# smoothies



## sueanddaisy (Jun 17, 2015)

Hi all, does anyone else have a smoothie cockapoo? If so please share pics from then and now. Im curious about how daisy will look, also do they have a low shedding status? thanks


----------



## dmgalley (Aug 19, 2012)

Smoothies are beautiful. There are several on here. One of our mods has one if the most beautiful I've ever seen. Cricket.


----------



## lady amanda (Nov 26, 2010)

Awe. Thanks Donna. Yes I have a smoothie. She was smooth from the start. She does shed. Post some pictures of yours.


----------



## sueanddaisy (Jun 17, 2015)

pic of daisy at 8 weeks,


----------



## Goosey (Aug 22, 2014)

sueanddaisy said:


> View attachment 94817
> pic of daisy at 8 weeks,


Hi sue, Molly was quiet smooth at first looked more like a spaniel, then at 8 weeks she developed a slight wave. She's now not terribly wavey and shreds a bit.
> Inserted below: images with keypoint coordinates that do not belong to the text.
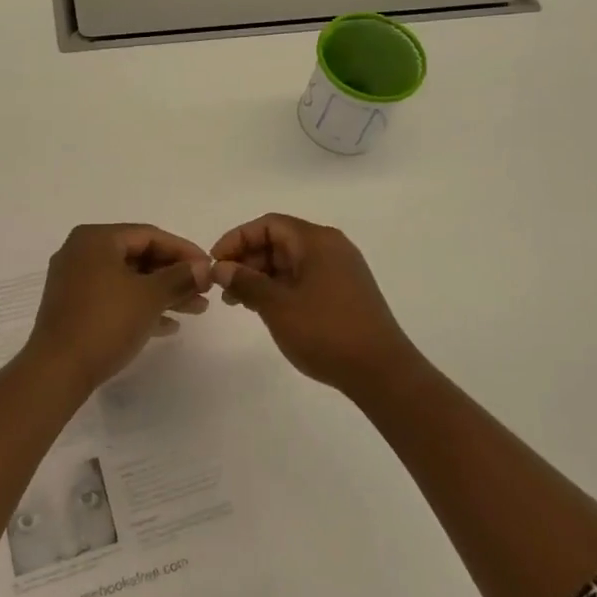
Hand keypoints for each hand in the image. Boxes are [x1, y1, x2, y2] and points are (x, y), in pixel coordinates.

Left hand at [23, 224, 212, 393]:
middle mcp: (82, 252)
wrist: (57, 371)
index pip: (149, 235)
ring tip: (197, 310)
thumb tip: (205, 267)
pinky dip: (141, 307)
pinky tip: (169, 326)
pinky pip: (115, 298)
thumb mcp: (150, 297)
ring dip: (163, 293)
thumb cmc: (106, 322)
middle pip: (139, 256)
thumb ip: (180, 277)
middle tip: (205, 291)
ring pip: (129, 279)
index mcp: (96, 239)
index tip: (210, 268)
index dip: (184, 250)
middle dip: (175, 275)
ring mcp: (75, 281)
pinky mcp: (74, 307)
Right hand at [211, 213, 416, 392]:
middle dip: (248, 259)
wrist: (381, 371)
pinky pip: (305, 277)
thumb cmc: (326, 332)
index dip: (237, 239)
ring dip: (262, 276)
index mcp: (317, 241)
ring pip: (291, 261)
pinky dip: (281, 287)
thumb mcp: (277, 306)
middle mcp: (331, 247)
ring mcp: (341, 269)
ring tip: (238, 302)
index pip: (268, 224)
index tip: (215, 263)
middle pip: (280, 240)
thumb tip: (221, 268)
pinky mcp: (345, 291)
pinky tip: (265, 308)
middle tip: (223, 287)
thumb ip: (246, 282)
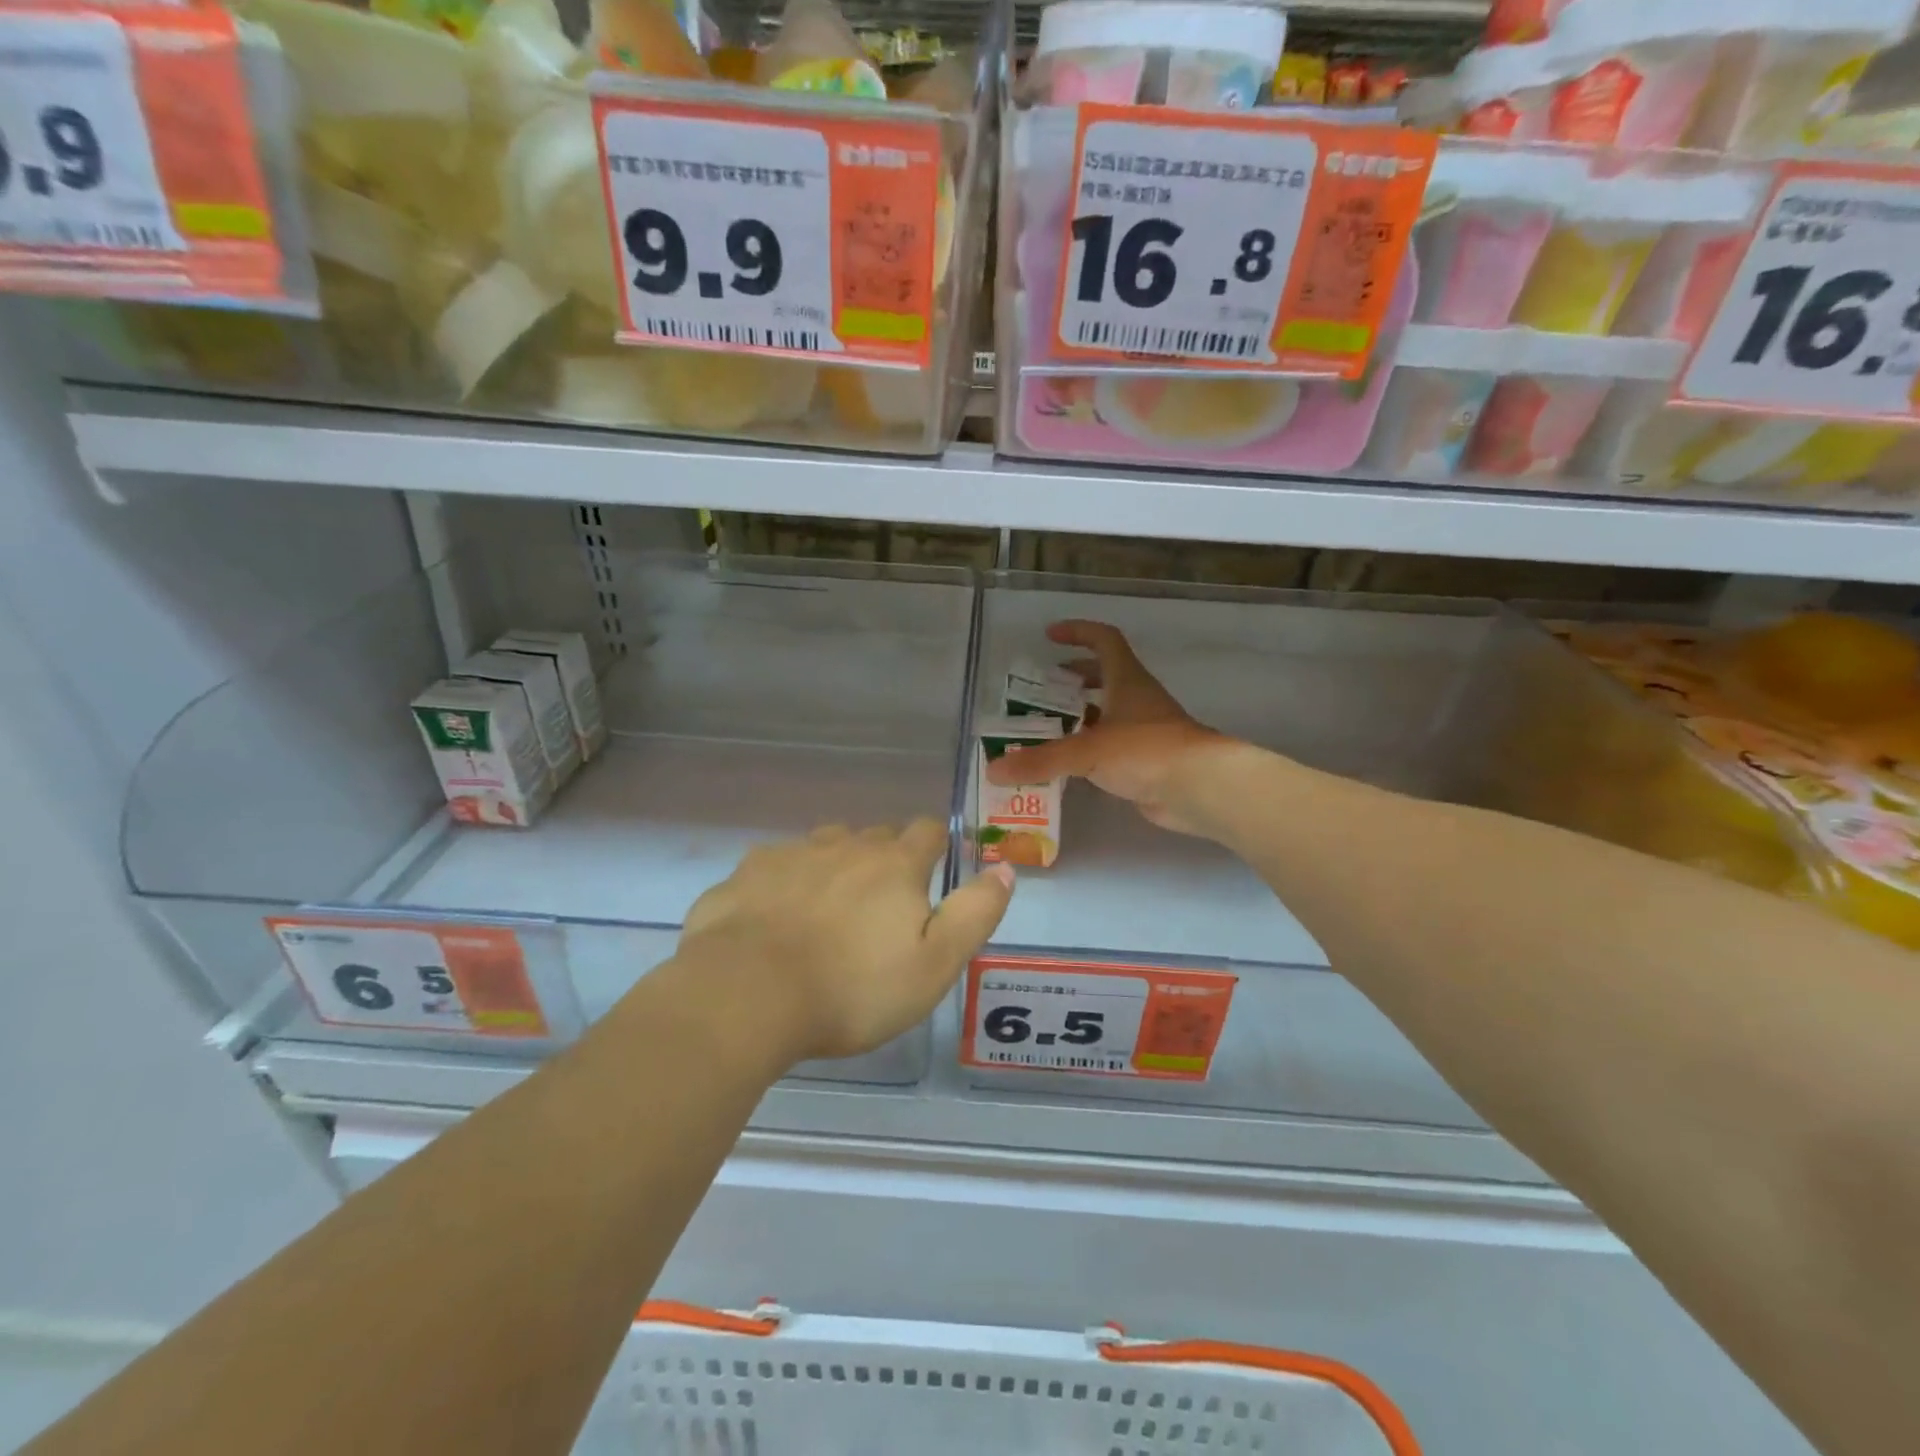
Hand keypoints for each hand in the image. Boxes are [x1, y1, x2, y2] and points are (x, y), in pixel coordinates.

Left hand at [677, 819, 1014, 1061]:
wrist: (746, 995)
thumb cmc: (853, 988)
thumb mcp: (935, 964)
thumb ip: (975, 913)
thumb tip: (1005, 869)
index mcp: (894, 865)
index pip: (927, 831)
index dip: (935, 846)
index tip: (930, 873)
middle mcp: (844, 846)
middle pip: (874, 835)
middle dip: (884, 858)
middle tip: (880, 905)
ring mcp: (790, 855)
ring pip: (823, 846)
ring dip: (834, 866)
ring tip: (828, 909)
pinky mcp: (745, 874)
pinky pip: (774, 866)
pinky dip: (783, 884)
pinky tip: (774, 919)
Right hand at [986, 620, 1233, 837]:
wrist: (1200, 788)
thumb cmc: (1145, 751)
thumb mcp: (1087, 751)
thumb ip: (1041, 759)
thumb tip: (994, 770)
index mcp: (1126, 681)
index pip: (1104, 640)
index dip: (1078, 632)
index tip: (1050, 636)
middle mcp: (1136, 700)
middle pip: (1105, 676)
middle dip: (1074, 679)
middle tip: (1043, 690)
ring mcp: (1144, 731)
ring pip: (1107, 715)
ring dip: (1079, 718)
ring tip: (1045, 730)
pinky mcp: (1145, 762)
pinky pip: (1110, 748)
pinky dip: (1088, 750)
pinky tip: (1066, 765)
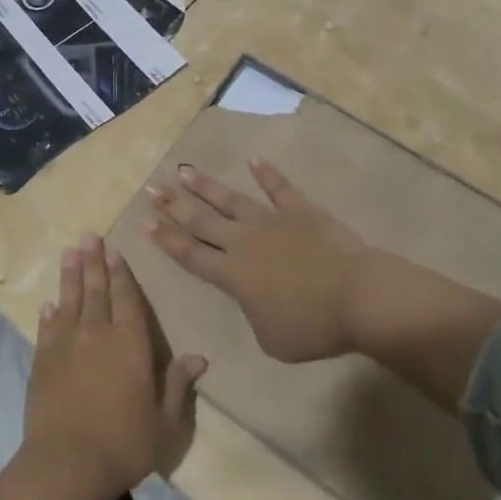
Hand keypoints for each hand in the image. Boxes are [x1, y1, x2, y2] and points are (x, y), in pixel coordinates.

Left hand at [22, 234, 205, 499]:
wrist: (67, 464)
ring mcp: (66, 345)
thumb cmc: (124, 444)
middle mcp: (98, 333)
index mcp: (130, 342)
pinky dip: (49, 313)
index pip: (127, 298)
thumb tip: (200, 358)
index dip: (121, 273)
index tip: (114, 250)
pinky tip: (49, 304)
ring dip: (70, 275)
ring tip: (69, 252)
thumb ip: (177, 385)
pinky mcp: (42, 361)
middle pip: (96, 289)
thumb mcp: (165, 421)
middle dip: (93, 261)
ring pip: (69, 300)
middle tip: (88, 236)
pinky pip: (47, 328)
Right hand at [147, 160, 370, 362]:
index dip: (165, 238)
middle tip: (152, 188)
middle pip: (201, 221)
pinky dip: (266, 174)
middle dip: (174, 205)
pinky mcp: (300, 211)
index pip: (189, 254)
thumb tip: (254, 299)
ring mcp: (271, 222)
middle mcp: (243, 242)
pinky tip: (253, 160)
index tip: (143, 221)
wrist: (357, 296)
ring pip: (231, 200)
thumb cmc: (312, 326)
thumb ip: (252, 315)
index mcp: (232, 275)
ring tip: (184, 171)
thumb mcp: (270, 339)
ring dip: (206, 186)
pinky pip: (279, 188)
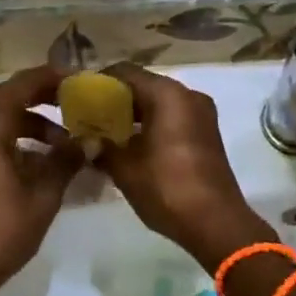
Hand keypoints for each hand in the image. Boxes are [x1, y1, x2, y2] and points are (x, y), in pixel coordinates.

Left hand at [0, 65, 83, 295]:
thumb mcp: (42, 195)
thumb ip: (66, 161)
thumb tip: (92, 140)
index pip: (18, 87)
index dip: (49, 78)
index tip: (78, 79)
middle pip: (7, 99)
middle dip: (42, 97)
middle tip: (75, 101)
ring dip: (31, 121)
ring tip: (64, 137)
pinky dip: (17, 139)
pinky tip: (42, 159)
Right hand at [98, 64, 270, 267]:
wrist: (216, 223)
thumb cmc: (167, 187)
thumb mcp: (125, 168)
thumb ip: (102, 147)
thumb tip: (87, 141)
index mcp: (167, 94)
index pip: (125, 72)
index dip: (99, 81)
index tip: (79, 96)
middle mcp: (187, 95)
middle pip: (144, 85)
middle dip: (115, 99)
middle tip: (89, 116)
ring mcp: (201, 114)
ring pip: (159, 102)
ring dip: (134, 114)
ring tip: (106, 132)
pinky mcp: (206, 133)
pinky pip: (172, 117)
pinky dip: (151, 124)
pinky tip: (131, 145)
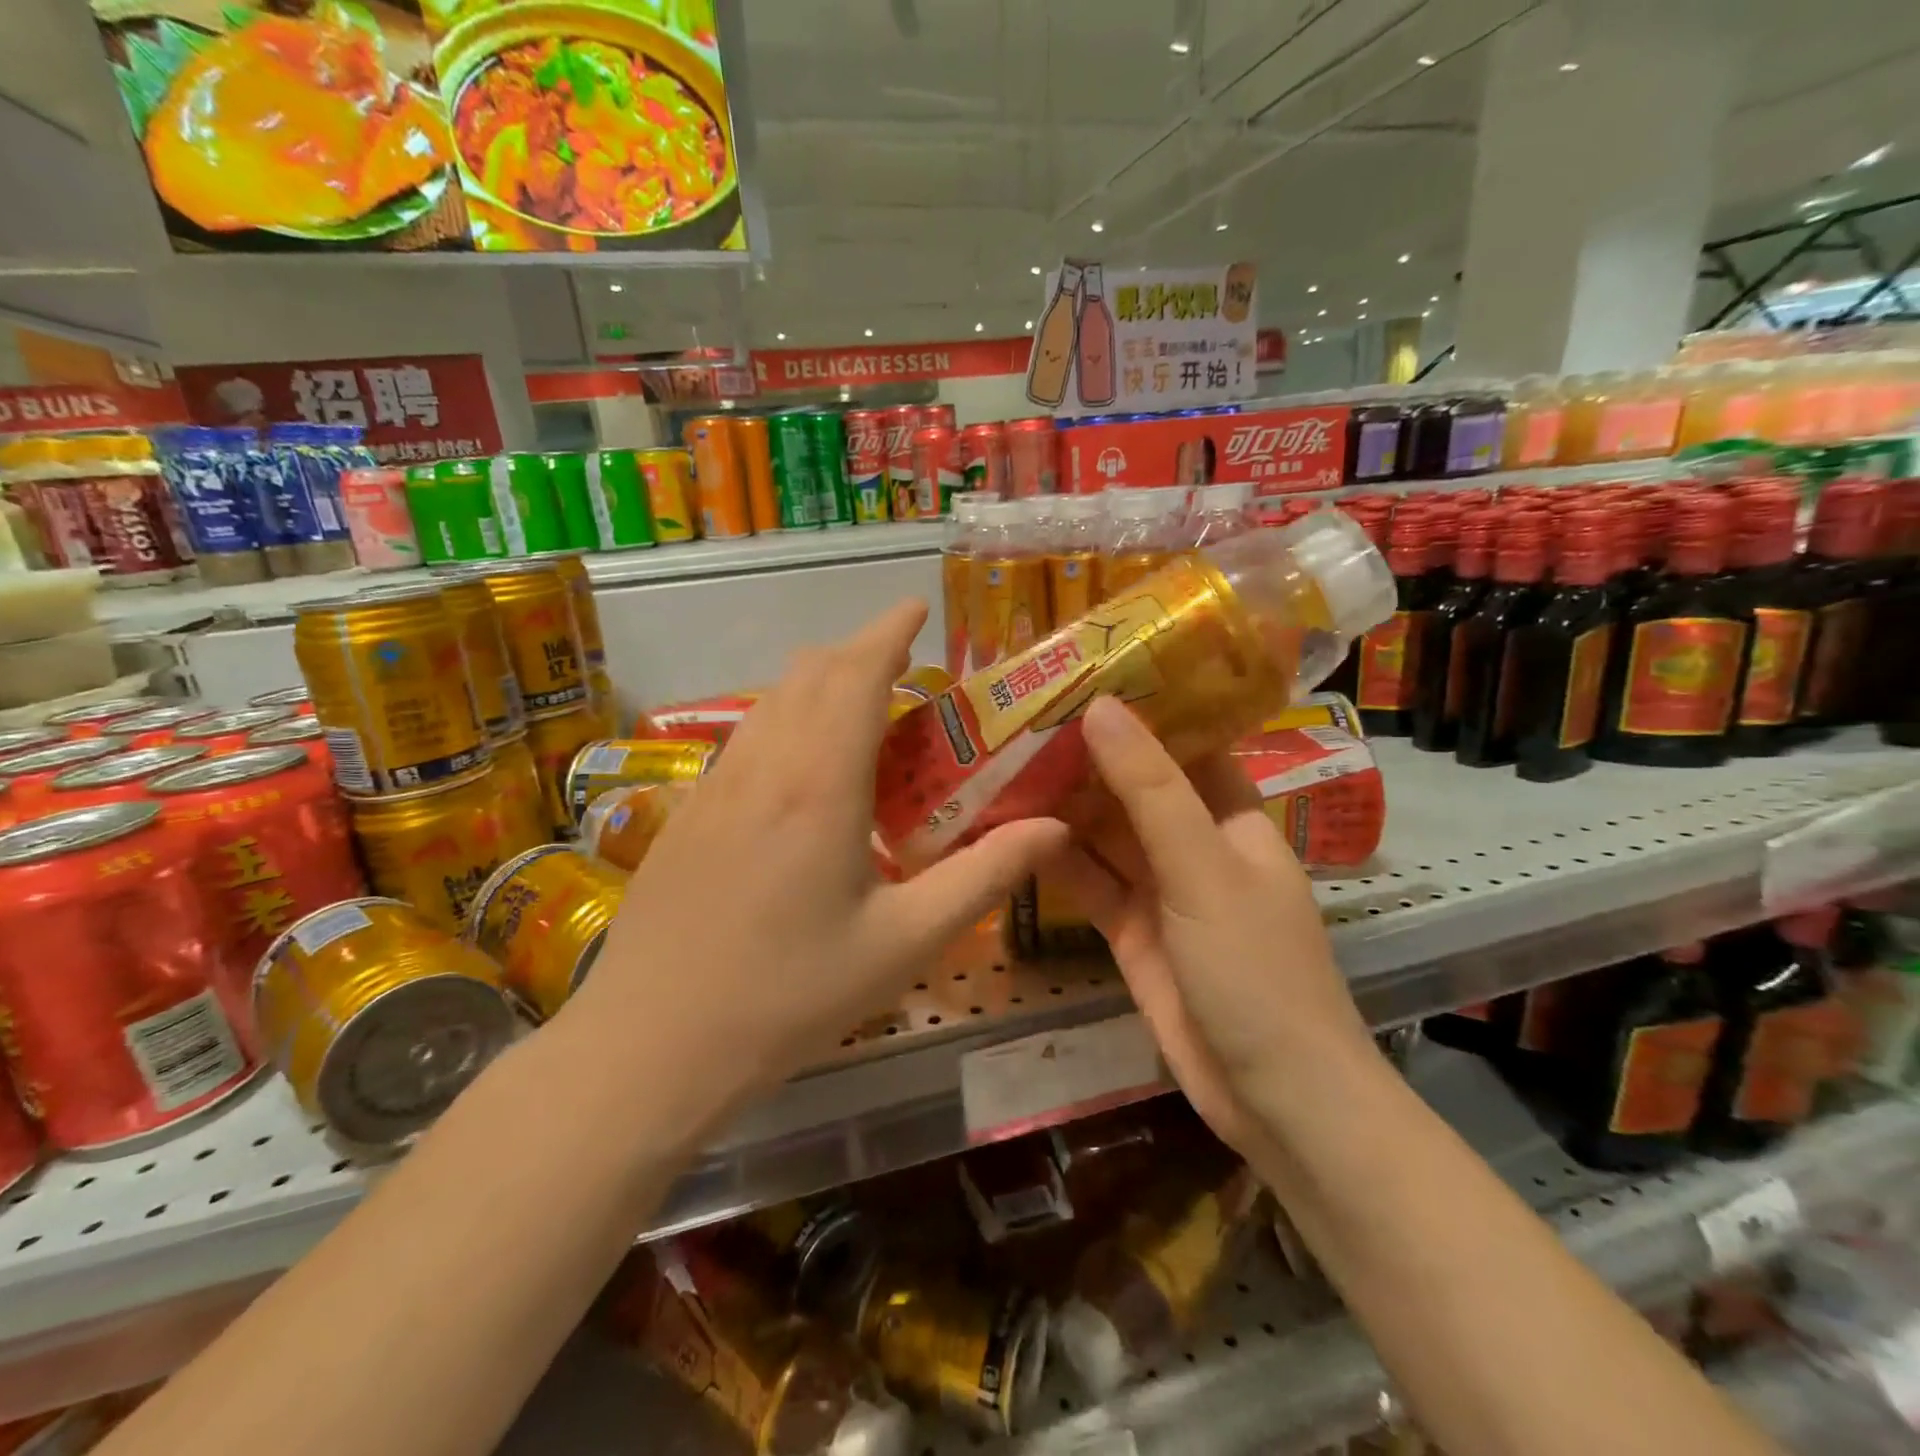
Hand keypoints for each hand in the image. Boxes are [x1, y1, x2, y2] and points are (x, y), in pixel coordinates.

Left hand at [564, 601, 1069, 1108]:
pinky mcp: (688, 811)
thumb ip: (984, 876)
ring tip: (864, 709)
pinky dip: (786, 719)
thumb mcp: (904, 943)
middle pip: (810, 673)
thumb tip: (1054, 827)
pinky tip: (805, 768)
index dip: (889, 631)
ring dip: (820, 683)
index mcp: (821, 784)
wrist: (652, 1045)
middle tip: (906, 664)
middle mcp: (764, 765)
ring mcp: (715, 785)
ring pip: (772, 700)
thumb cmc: (790, 996)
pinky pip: (747, 735)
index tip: (918, 607)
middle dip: (860, 650)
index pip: (857, 674)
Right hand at [1048, 697, 1374, 1154]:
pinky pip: (1090, 881)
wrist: (1274, 1099)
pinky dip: (1057, 860)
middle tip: (1019, 716)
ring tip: (1002, 762)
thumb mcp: (1202, 868)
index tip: (1081, 673)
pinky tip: (1012, 832)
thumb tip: (1100, 708)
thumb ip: (1150, 790)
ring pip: (1106, 833)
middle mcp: (1196, 843)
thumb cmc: (1255, 970)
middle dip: (1086, 756)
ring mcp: (1161, 889)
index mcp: (1233, 816)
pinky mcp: (1131, 931)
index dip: (1141, 707)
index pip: (1186, 742)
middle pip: (1135, 786)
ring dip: (1063, 805)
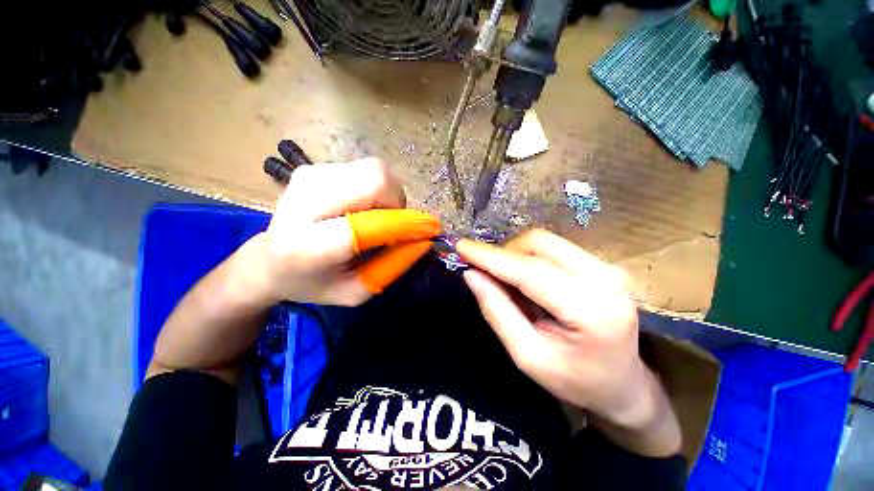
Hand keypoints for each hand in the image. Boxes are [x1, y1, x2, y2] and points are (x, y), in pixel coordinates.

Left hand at [252, 158, 431, 305]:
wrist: (268, 259)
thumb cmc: (312, 283)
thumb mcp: (355, 292)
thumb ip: (391, 268)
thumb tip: (424, 240)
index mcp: (307, 246)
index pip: (366, 224)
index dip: (404, 225)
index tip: (429, 231)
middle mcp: (304, 201)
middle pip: (374, 180)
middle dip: (397, 203)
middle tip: (394, 224)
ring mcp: (308, 175)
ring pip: (375, 170)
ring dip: (389, 195)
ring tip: (378, 217)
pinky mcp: (314, 166)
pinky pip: (367, 169)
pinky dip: (378, 189)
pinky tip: (364, 206)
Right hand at [457, 230, 680, 455]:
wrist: (624, 384)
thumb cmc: (575, 380)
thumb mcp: (527, 356)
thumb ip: (497, 312)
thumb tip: (472, 274)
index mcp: (592, 312)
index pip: (530, 272)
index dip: (491, 257)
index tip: (461, 246)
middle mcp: (606, 280)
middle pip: (539, 244)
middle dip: (504, 254)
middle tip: (488, 275)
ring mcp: (609, 268)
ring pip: (546, 242)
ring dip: (517, 255)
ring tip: (510, 282)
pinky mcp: (604, 264)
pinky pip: (555, 248)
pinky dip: (531, 258)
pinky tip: (529, 281)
This is Molly at 8 weeks I wouldn't say she was a smoothie but not really Curley


----------



## sueanddaisy (Jun 17, 2015)

she is getting quite wavy now but her hair is very very short but quite thick. as it grows she will probably change more. we adore her and she has settled so well into our family home. tinker sometimes, any chance she gets she tries to go up stairs (don't want her to go into bedrooms) but she has made it few times now and has a little wee. she knows too haha very clever. she knows if she sits for me I give her a treat, so every time I take her in garden she just looks and me and sits ha


----------



## Goosey (Aug 22, 2014)

Yes sue they're very wise and cheeky , but don't you just love them


----------



## RuthMill (Jun 30, 2012)

This is my smoothie.. No shedding except for baths and grooming  I think she is THE most beautiful smoothie but I'm lucky and biased...

Lola Bear


----------



## Marzi (Sep 17, 2012)

Lovely, lovely Lola


----------



## sueanddaisy (Jun 17, 2015)

RuthMill said:


> This is my smoothie.. No shedding except for baths and grooming  I think she is THE most beautiful smoothie but I'm lucky and biased...
> 
> Lola Bear


she really is gorgeous


----------



## lady amanda (Nov 26, 2010)

Sorry for my delay....HERE COMES CRICKET!


----------



## Marzi (Sep 17, 2012)

Ah Cricket - after Lola, Cricket is my fav smoothie - but with those legs smoothie really does not seem an appropriate description. I like the way Ruth describes Lola as being 'open faced'...


----------



## RuthMill (Jun 30, 2012)

Ah gorgeous gorgeous Cricket!!!


----------



## sueanddaisy (Jun 17, 2015)

wish I lived close to some of you so we could meet and our babies could meet and play.


----------